**WHAT YOU NEED TO DO**
Your task is to transcribe the lines from the start of the data below through the line containing "Please provide a", inclusive, exactly as they stand and without the pictures.

(DATA SHOWN Opens)

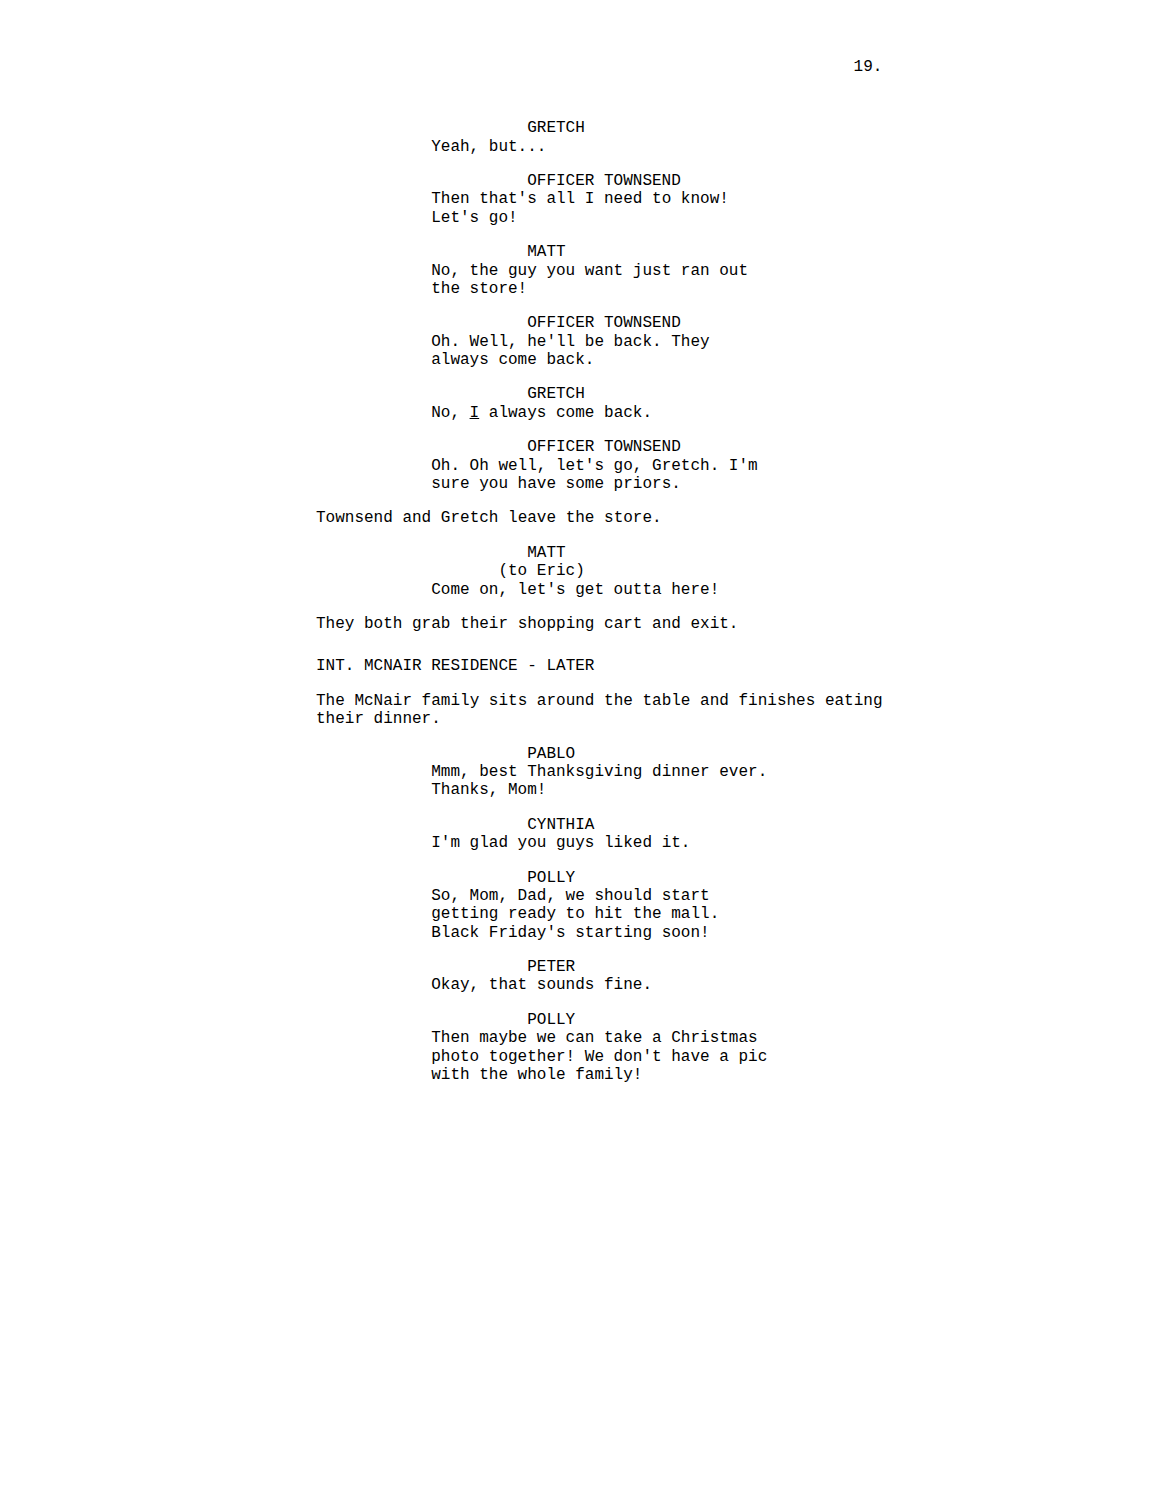19.
GRETCH
Yeah, but...
OFFICER TOWNSEND
Then that's all I need to know! Let's go!
MATT
No, the guy you want just ran out the store!
OFFICER TOWNSEND
Oh. Well, he'll be back. They always come back.
GRETCH
No, I always come back.
OFFICER TOWNSEND
Oh. Oh well, let's go, Gretch. I'm sure you have some priors.
Townsend and Gretch leave the store.
MATT
(to Eric)
Come on, let's get outta here!
They both grab their shopping cart and exit.
INT. MCNAIR RESIDENCE - LATER
The McNair family sits around the table and finishes eating their dinner.
PABLO
Mmm, best Thanksgiving dinner ever. Thanks, Mom!
CYNTHIA
I'm glad you guys liked it.
POLLY
So, Mom, Dad, we should start getting ready to hit the mall. Black Friday's starting soon!
PETER
Okay, that sounds fine.
POLLY
Then maybe we can take a Christmas photo together! We don't have a pic with the whole family!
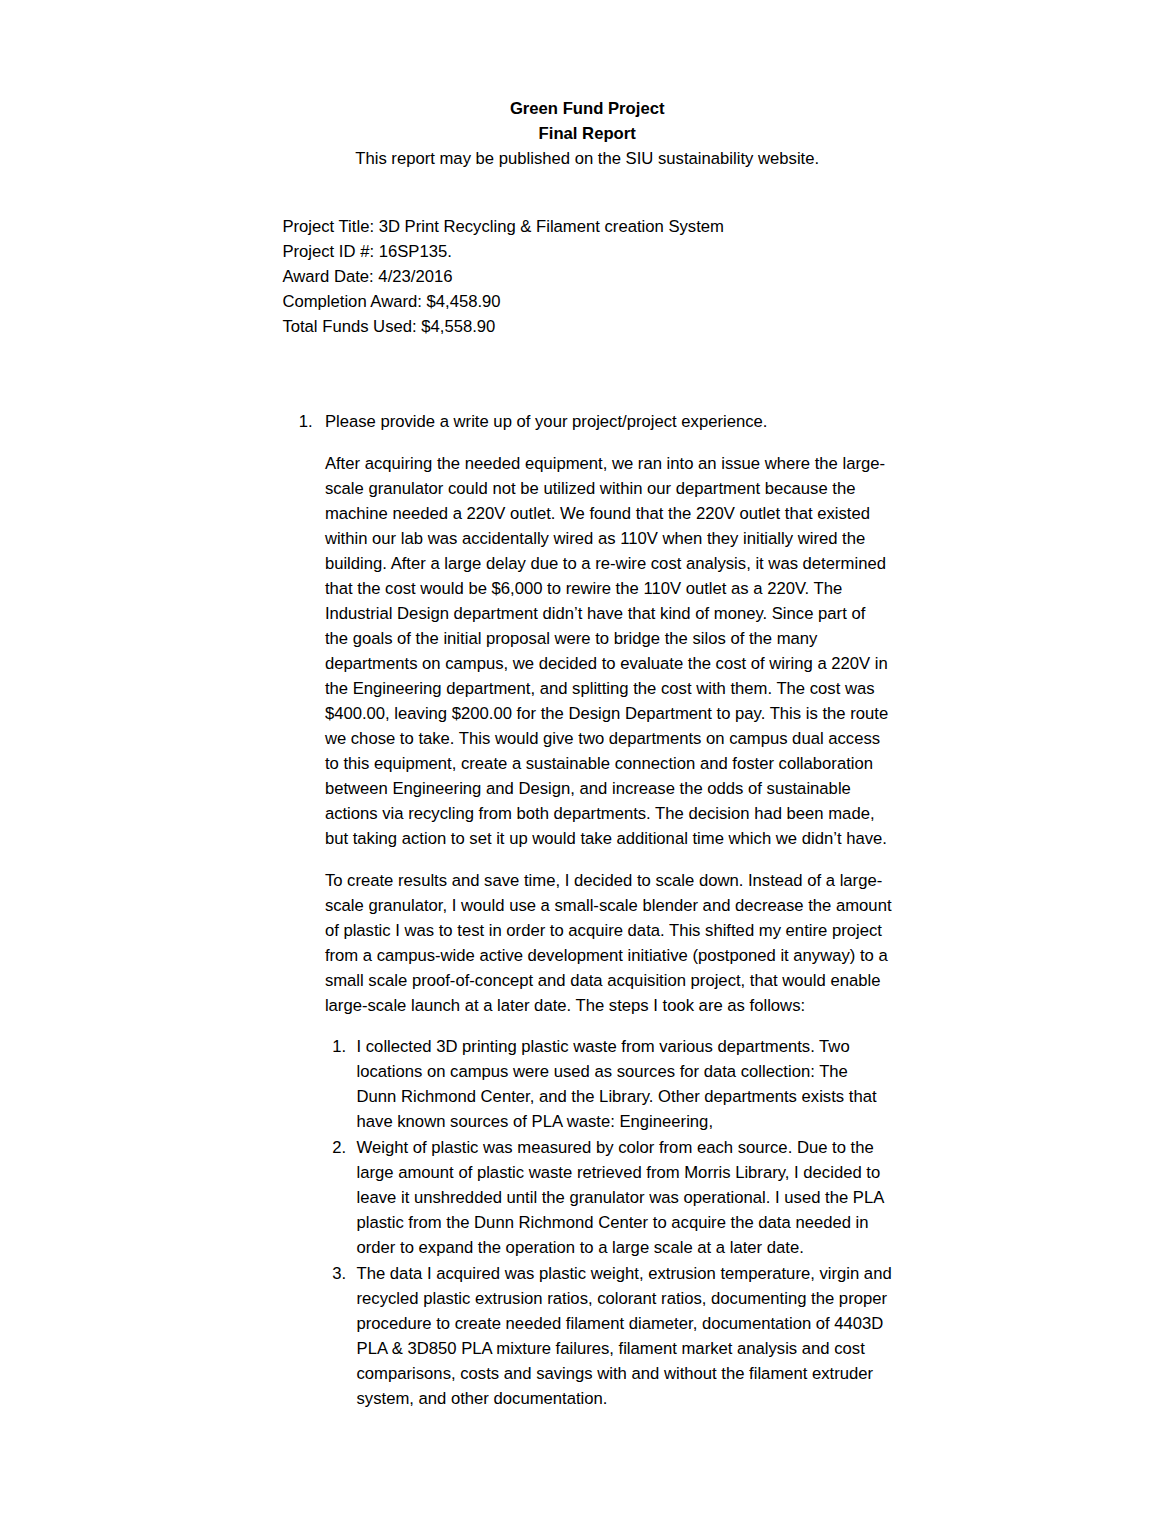Green Fund Project
Final Report
This report may be published on the SIU sustainability website.
Project Title: 3D Print Recycling & Filament creation System
Project ID #: 16SP135.
Award Date: 4/23/2016
Completion Award: $4,458.90
Total Funds Used: $4,558.90
Please provide a write up of your project/project experience.
After acquiring the needed equipment, we ran into an issue where the large-scale granulator could not be utilized within our department because the machine needed a 220V outlet. We found that the 220V outlet that existed within our lab was accidentally wired as 110V when they initially wired the building. After a large delay due to a re-wire cost analysis, it was determined that the cost would be $6,000 to rewire the 110V outlet as a 220V. The Industrial Design department didn’t have that kind of money. Since part of the goals of the initial proposal were to bridge the silos of the many departments on campus, we decided to evaluate the cost of wiring a 220V in the Engineering department, and splitting the cost with them. The cost was $400.00, leaving $200.00 for the Design Department to pay. This is the route we chose to take. This would give two departments on campus dual access to this equipment, create a sustainable connection and foster collaboration between Engineering and Design, and increase the odds of sustainable actions via recycling from both departments. The decision had been made, but taking action to set it up would take additional time which we didn’t have.
To create results and save time, I decided to scale down. Instead of a large-scale granulator, I would use a small-scale blender and decrease the amount of plastic I was to test in order to acquire data. This shifted my entire project from a campus-wide active development initiative (postponed it anyway) to a small scale proof-of-concept and data acquisition project, that would enable large-scale launch at a later date. The steps I took are as follows:
I collected 3D printing plastic waste from various departments. Two locations on campus were used as sources for data collection: The Dunn Richmond Center, and the Library. Other departments exists that have known sources of PLA waste: Engineering,
Weight of plastic was measured by color from each source. Due to the large amount of plastic waste retrieved from Morris Library, I decided to leave it unshredded until the granulator was operational. I used the PLA plastic from the Dunn Richmond Center to acquire the data needed in order to expand the operation to a large scale at a later date.
The data I acquired was plastic weight, extrusion temperature, virgin and recycled plastic extrusion ratios, colorant ratios, documenting the proper procedure to create needed filament diameter, documentation of 4403D PLA & 3D850 PLA mixture failures, filament market analysis and cost comparisons, costs and savings with and without the filament extruder system, and other documentation.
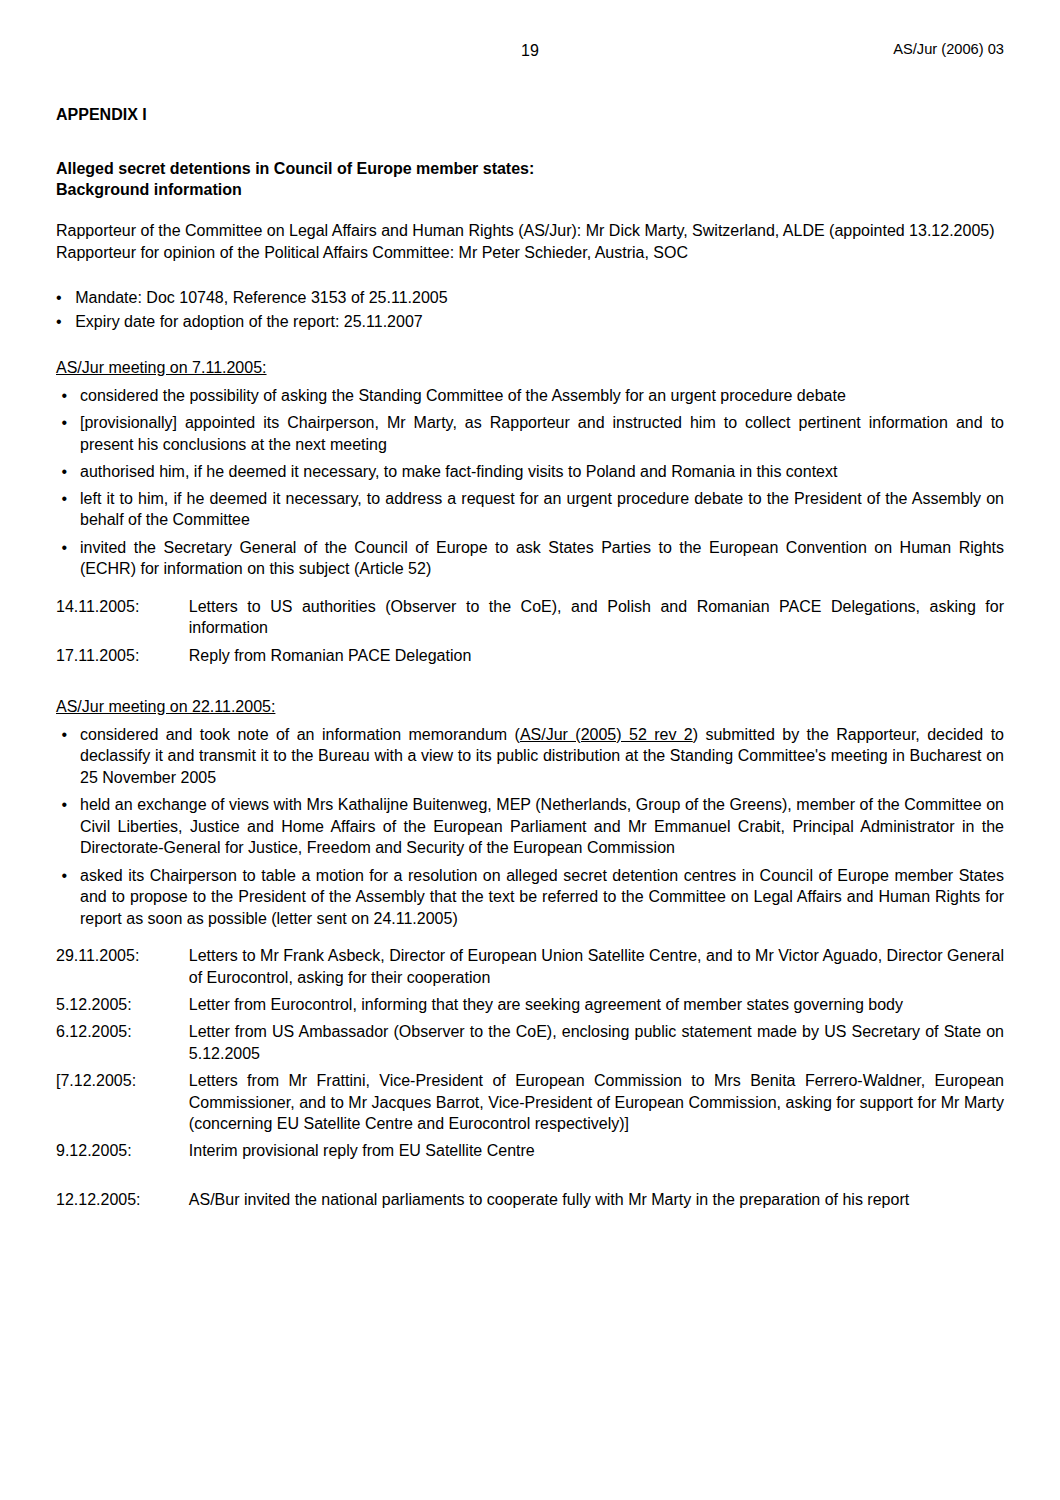19
AS/Jur (2006) 03
APPENDIX I
Alleged secret detentions in Council of Europe member states:
Background information
Rapporteur of the Committee on Legal Affairs and Human Rights (AS/Jur): Mr Dick Marty, Switzerland, ALDE (appointed 13.12.2005)
Rapporteur for opinion of the Political Affairs Committee: Mr Peter Schieder, Austria, SOC
Mandate: Doc 10748, Reference 3153 of 25.11.2005
Expiry date for adoption of the report: 25.11.2007
AS/Jur meeting on 7.11.2005:
considered the possibility of asking the Standing Committee of the Assembly for an urgent procedure debate
[provisionally] appointed its Chairperson, Mr Marty, as Rapporteur and instructed him to collect pertinent information and to present his conclusions at the next meeting
authorised him, if he deemed it necessary, to make fact-finding visits to Poland and Romania in this context
left it to him, if he deemed it necessary, to address a request for an urgent procedure debate to the President of the Assembly on behalf of the Committee
invited the Secretary General of the Council of Europe to ask States Parties to the European Convention on Human Rights (ECHR) for information on this subject (Article 52)
| 14.11.2005: | Letters to US authorities (Observer to the CoE), and Polish and Romanian PACE Delegations, asking for information |
| 17.11.2005: | Reply from Romanian PACE Delegation |
AS/Jur meeting on 22.11.2005:
considered and took note of an information memorandum (AS/Jur (2005) 52 rev 2) submitted by the Rapporteur, decided to declassify it and transmit it to the Bureau with a view to its public distribution at the Standing Committee's meeting in Bucharest on 25 November 2005
held an exchange of views with Mrs Kathalijne Buitenweg, MEP (Netherlands, Group of the Greens), member of the Committee on Civil Liberties, Justice and Home Affairs of the European Parliament and Mr Emmanuel Crabit, Principal Administrator in the Directorate-General for Justice, Freedom and Security of the European Commission
asked its Chairperson to table a motion for a resolution on alleged secret detention centres in Council of Europe member States and to propose to the President of the Assembly that the text be referred to the Committee on Legal Affairs and Human Rights for report as soon as possible (letter sent on 24.11.2005)
| 29.11.2005: | Letters to Mr Frank Asbeck, Director of European Union Satellite Centre, and to Mr Victor Aguado, Director General of Eurocontrol, asking for their cooperation |
| 5.12.2005: | Letter from Eurocontrol, informing that they are seeking agreement of member states governing body |
| 6.12.2005: | Letter from US Ambassador (Observer to the CoE), enclosing public statement made by US Secretary of State on 5.12.2005 |
| [7.12.2005: | Letters from Mr Frattini, Vice-President of European Commission to Mrs Benita Ferrero-Waldner, European Commissioner, and to Mr Jacques Barrot, Vice-President of European Commission, asking for support for Mr Marty (concerning EU Satellite Centre and Eurocontrol respectively)] |
| 9.12.2005: | Interim provisional reply from EU Satellite Centre |
| 12.12.2005: | AS/Bur invited the national parliaments to cooperate fully with Mr Marty in the preparation of his report |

(DATA SHOWN Closes)

**EXERCISE RESULT**
19.
GRETCH
Yeah, but...
OFFICER TOWNSEND
Then that's all I need to know! Let's go!
MATT
No, the guy you want just ran out the store!
OFFICER TOWNSEND
Oh. Well, he'll be back. They always come back.
GRETCH
No, I always come back.
OFFICER TOWNSEND
Oh. Oh well, let's go, Gretch. I'm sure you have some priors.
Townsend and Gretch leave the store.
MATT
(to Eric)
Come on, let's get outta here!
They both grab their shopping cart and exit.
INT. MCNAIR RESIDENCE - LATER
The McNair family sits around the table and finishes eating their dinner.
PABLO
Mmm, best Thanksgiving dinner ever. Thanks, Mom!
CYNTHIA
I'm glad you guys liked it.
POLLY
So, Mom, Dad, we should start getting ready to hit the mall. Black Friday's starting soon!
PETER
Okay, that sounds fine.
POLLY
Then maybe we can take a Christmas photo together! We don't have a pic with the whole family!
Green Fund Project
Final Report
This report may be published on the SIU sustainability website.
Project Title: 3D Print Recycling & Filament creation System
Project ID #: 16SP135.
Award Date: 4/23/2016
Completion Award: $4,458.90
Total Funds Used: $4,558.90
Please provide a write up of your project/project experience.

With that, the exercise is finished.